PANCHO, LEONCIO, HIARION, CLAUDI et MARCO travaillent ensemble à Rebecca, une petite concession perdue dans l'immensité fourmiliante du Cerro Rico.





Chacun, selon son âge et sa situation familiale, entretient un rapport différent au travail et aux légendes. Nous avons passé trois semaines en leur compagie et dès que nous avons évoqué les croyances et légendes liées aux morts de la mine, tous ont souhaité nous conter leurs propres expériences de rencontres avec les fantômes ainsi que les récits tranmis par leurs parents.
C'est en ce sens que nous voulons entamer un voyage introspectif et viscéral avec le spectateur. Nous voulons l’amener à être sur place, suant, suffocant, perdu dans le corps de cette montagne qui, par ailleurs, menace de se refermer sur elle‐même. Et c’est grâce à cette observation minutieuse du travail ordinaire que nous voulons faire germer les éléments extraordinaires : le lien particulier qui unit le mineur à la minéralité, le fait qu'il semble se confondre avec la roche, la progressive érosin de son identité dans l'amas de poussière qui s'accumule sous sa peau...
Nous nous rapprochons des personnages afin d’amener le spectateur à saisir leur fragilité, le rapport qu’ils entretiennent avec la mort et les risques qu’ils prennent quotidiennement. Au travers de ces scènes, nous cheminons progressivement vers le dévoilement de leur devenir-fantôme. Par ailleurs, après plusieurs siècles d’exploitation, le Cerro Rico présente d’importants signes d’affaissement. Les glissements de terrains, les éboulements et les accidents se multiplient. L’exploitation des mines se poursuit alors que tout porte à croire que la montagne pourrait s’écrouler à tout moment.
La fragilité du Cerro Rico résonne avec la thématique du fantôme. Si la montagne disparaît, la ville sera désertée. Tous ces éléments entrent en résonance pour former un tout qui nous mène à ce qui nous touche le plus : la fragilité de la mine et de la ville, des hommes et de la vie.
Si vous souhaitez en savoir plus sur notre projet, nous vous invitons à consulter :
- notre site : http://www.agedesmorts.com/
- Notre page facebook : http://www.facebook.com/pages/Lâge-des-morts/329350160432865
Qui suis-je ?
Benjamin Colaux, né en 1981, est réalisateur, monteur et photographe.

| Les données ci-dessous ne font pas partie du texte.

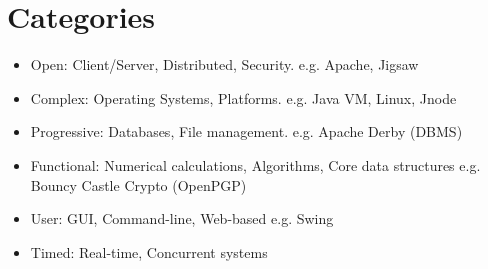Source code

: \section{Categories}\label{sec:categories}

\begin{itemize}
\item Open: Client/Server, Distributed, Security. e.g. Apache, Jigsaw
\item Complex: Operating Systems,  Platforms. e.g. Java VM, Linux, Jnode
\item Progressive: Databases, File management. e.g. Apache Derby (DBMS)
\item Functional: Numerical calculations, Algorithms, Core data structures e.g. Bouncy Castle Crypto (OpenPGP)
\item User: GUI, Command-line, Web-based e.g. Swing
\item Timed: Real-time, Concurrent systems 
\end{itemize}
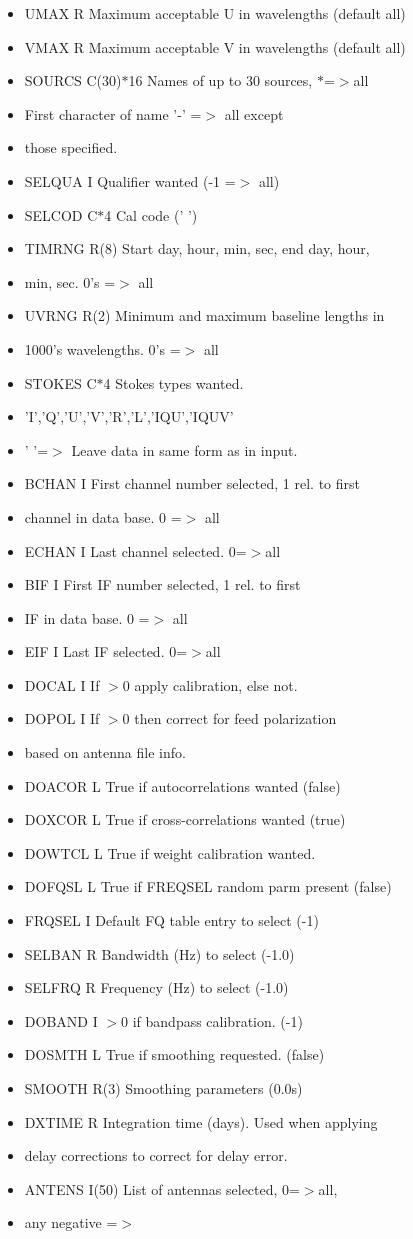 \begin{Desc}
\begin{description}
\begin{itemize}
\item UMAX R Maximum acceptable U in wavelengths (default all) \item VMAX R Maximum acceptable V in wavelengths (default all) \item SOURCS C(30)$\ast$16 Names of up to 30 sources, $\ast$=$>$all \item First character of name '-' =$>$ all except \item those specified. \item SELQUA I Qualifier wanted (-1 =$>$ all) \item SELCOD C$\ast$4 Cal code (' ') \item TIMRNG R(8) Start day, hour, min, sec, end day, hour, \item min, sec. 0's =$>$ all \item UVRNG R(2) Minimum and maximum baseline lengths in \item 1000's wavelengths. 0's =$>$ all \item STOKES C$\ast$4 Stokes types wanted. \item 'I','Q','U','V','R','L','IQU','IQUV' \item ' '=$>$ Leave data in same form as in input. \item BCHAN I First channel number selected, 1 rel. to first \item channel in data base. 0 =$>$ all \item ECHAN I Last channel selected. 0=$>$all \item BIF I First IF number selected, 1 rel. to first \item IF in data base. 0 =$>$ all \item EIF I Last IF selected. 0=$>$all \item DOCAL I If $>$0 apply calibration, else not. \item DOPOL I If $>$0 then correct for feed polarization \item based on antenna file info. \item DOACOR L True if autocorrelations wanted (false) \item DOXCOR L True if cross-correlations wanted (true) \item DOWTCL L True if weight calibration wanted. \item DOFQSL L True if FREQSEL random parm present (false) \item FRQSEL I Default FQ table entry to select (-1) \item SELBAN R Bandwidth (Hz) to select (-1.0) \item SELFRQ R Frequency (Hz) to select (-1.0) \item DOBAND I $>$0 if bandpass calibration. (-1) \item DOSMTH L True if smoothing requested. (false) \item SMOOTH R(3) Smoothing parameters (0.0s) \item DXTIME R Integration time (days). Used when applying \item delay corrections to correct for delay error. \item ANTENS I(50) List of antennas selected, 0=$>$all, \item any negative =$>$ 
\end{itemize}
\end{description}
\end{Desc}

Il expose fréquemment son travail visuel et réalise plusieurs films institutionnels et publicitaires. "L'âge des morts" est son premier long-métrage documentaire.
Christopher Yates, né en 1978, est réalisateur et monteur. S'orientant principalement vers le documentaire, il réalise son premier long-métrage en 2009, un road-movie sur le groupe de rock belge, Girls in Hawaii. Il présentera ce fim, Not here, dans plusieurs salles en Belgique et à Paris. "L'âge des morts" est son deuxième long-métrage.